= Try it =
Answer these questions from the text about Mark Dion below, putting each answer on its own line and numbering it to match:
1. How many volumes make up the Schildbach Xylotheque?
2. How many new books is Dion adding to the xylotheque?
3. Which foundation gave the grant that made Dion's residency at the Michaelis Galleries possible?

Mark Dion (born 1961) is an American artist best known for working across many disciplines and for his use of scientific presentations in his installations. Dion has exhibited internationally, including at the Tate and the Museum of Modern Art. He has received numerous awards, and lives and works in New York. Mark Dion used the Michaelis Upper Gallery as a studio during his residency, working on a project based on the Schildbach Xylotheque that is on exhibition at Documenta 13 in Kassel, Germany, this year.
The Schildbach Xylotheque, a wood-library crafted by Carl Schildbach from 1771 to 1799 and housed in the Natural History Museum, Kassel, Germany, is one of the treasures of Enlightenment scientific culture. The first of its kind, it consists of 530 volumes of 441 local tree and shrub species, comprised in an encyclopedic arrangement. Each “book” is carefully crafted from wood, with bark spines, and contains a three-dimensional representation of the tree’s life cycle composed of dried plant parts and delicate wax replicas.
Dion, who works about and with living things, respectively, their dissected and preserved remnants, is adding six new books to the xylotheque, each presenting a specific wood from one of the five formerly missing continents, to symbolically complete the library’s encyclopedic endeavor. Dion’s six books will be created during various residencies around the world; the first book was made from one of Joseph Beuys’ 7000 Oaks (1982) in Kassel, the second in Seattle, the third in Bogota and the fourth will be made in Cape Town.
Though shadowing the scientific methodologies and classification systems of archaeology, biology, biochemistry, ethnography, museology, or ornithology, Dion’s approach to science and dominant culture is rather skeptical, playful, and anti-authorial, introducing methods and traditions from other fields to embrace the rich interrelatedness of various—cultural, political, and natural—ecologies. Dion breaches the cultures of nature, science, and art, focusing on the rich materiality of both the natural and the artificial world to foster a critical thinking toward ecology.
Dion’s residency at the Michaelis Galleries was arranged by the Centre for Curating the Archive and made possible by a grant from the Mellon Foundation.

= Input data =

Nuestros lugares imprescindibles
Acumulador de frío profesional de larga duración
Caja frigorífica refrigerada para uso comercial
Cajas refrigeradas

= Your response =
1. 530
2. Six
3. The Mellon Foundation